Kini, Mahkamah Konstitusi (MK) hadir dengan putusan fundamental, memisahkan Pemilu Nasional dan Pemilu Lokal mulai tahun 2029, sebuah langkah yang secara mendalam akan menata ulang lanskap demokrasi kita.
Problematika pemilu serentak sebelumnya bukan sekadar isu teknis, melainkan menyentuh inti efektivitas demokrasi. Bayangkan beban kerja Komisi Pemilihan Umum (KPU) dan jajarannya yang harus mengurus lima surat suara sekaligus, di tengah keterbatasan sumber daya dan waktu. Kelelahan yang dialami petugas Kelompok Penyelenggara Pemungutan Suara (KPPS), bahkan hingga menimbulkan korban jiwa, adalah indikator paling tragis dari beban yang tak proporsional ini.

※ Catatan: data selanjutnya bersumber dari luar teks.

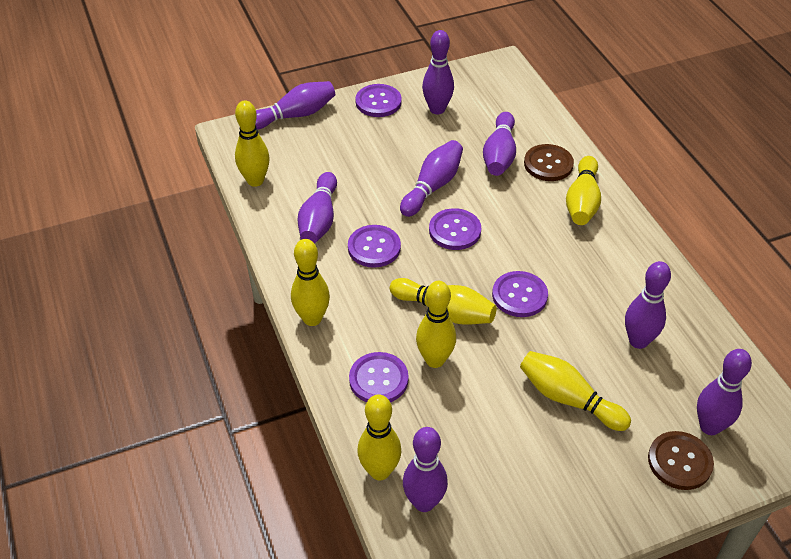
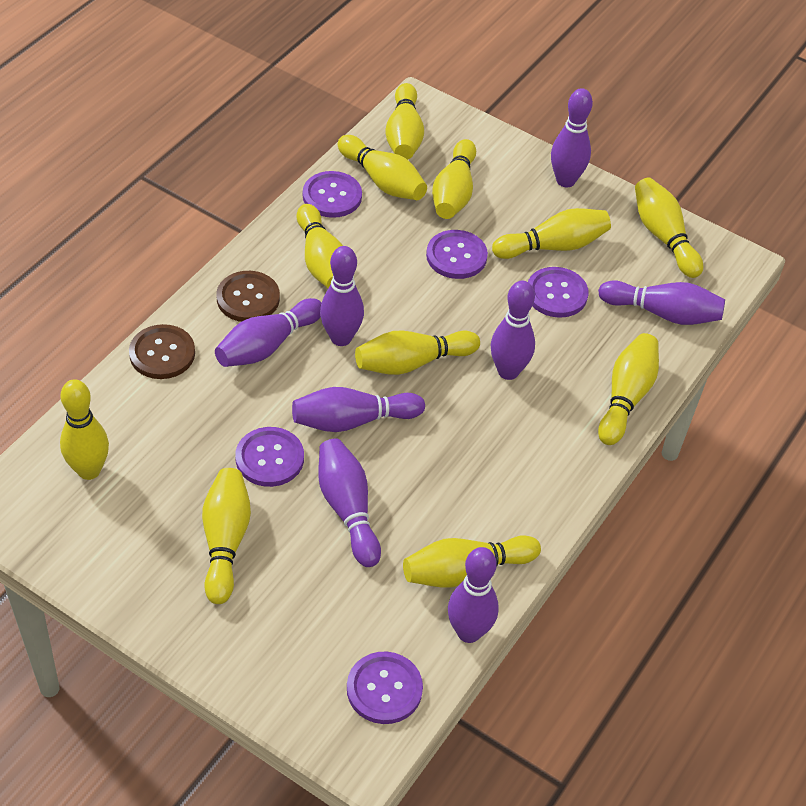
yellow bowling pin: 7 -> 11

Lebih jauh, bagi pemilih, kompleksitas ini bisa memicu kebingungan, bahkan apati. Fokus pada isu-isu substantif nasional seringkali menggeser perhatian pada isu-isu lokal yang tak kalah penting, atau sebaliknya. Seperti yang disoroti oleh beberapa analisis, pemilu serentak kadang membuat pemilihan legislatif “terbengkalai” karena bayangan besar pemilihan presiden.
Di sinilah peran regulasi menjadi krusial. Undang-Undang Nomor 7 Tahun 2017 tentang Pemilu adalah landasan hukum yang mengatur segalanya, namun dinamika praktik demokrasi kerap menuntut adaptasi dan revisi.

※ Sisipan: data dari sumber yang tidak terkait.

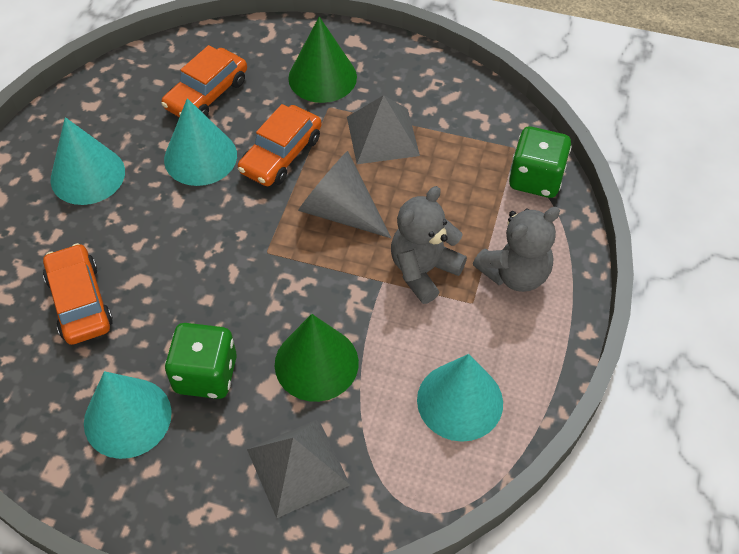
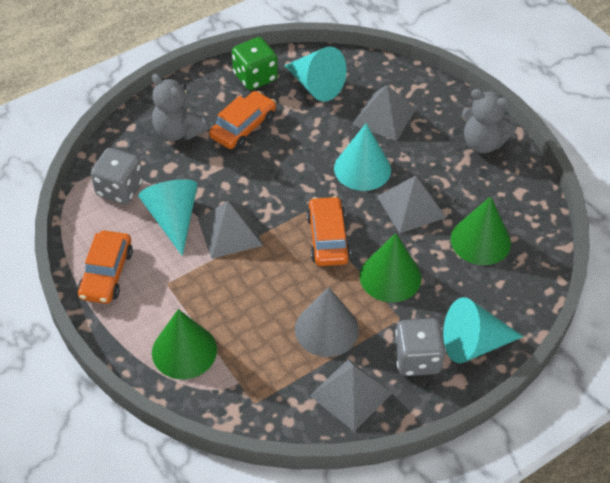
green cone: 2 -> 3
green dice: 2 -> 1
grey dice: 0 -> 2
grey pyramid: 2 -> 4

Putusan MK yang baru-baru ini dikeluarkan adalah bukti konkret dari adaptasi regulasi ini, sebagai respons terhadap permasalahan yang timbul dari implementasi regulasi sebelumnya.
MK, sebagai penjaga konstitusi, tidak hanya menyoroti inefisiensi masa jabatan penyelenggara pemilu yang “tugas inti”-nya hanya sekitar dua tahun dalam siklus serentak, tetapi juga merespons permohonan dari berbagai pihak, termasuk Perkumpulan untuk Pemilu dan Demokrasi (Perludem), yang telah lama menyuarakan perlunya pemisahan ini. Ini adalah cerminan dari sistem hukum yang terus berdialog dengan realitas sosial dan politiknya.
Sebuah artikel dalam Jurnal Konstitusi, Volume 17, Nomor 4, Desember 2020, misalnya, Rifqie, Jaelani dan Siti Masitoh dalam artikelnya berjudul “Problem Legislasi Pemilu Serentak Pasca Putusan Mahkamah Konstitusi”, menyoroti bahwa “putusan MK terkait pemilu serentak ini memang menciptakan kebutuhan akan revisi dan penyesuaian regulasi agar sinkronisasi dapat tercapai, bukan hanya secara teknis namun juga filosofis.” Ini menegaskan urgensi adaptasi regulasi setelah putusan MK.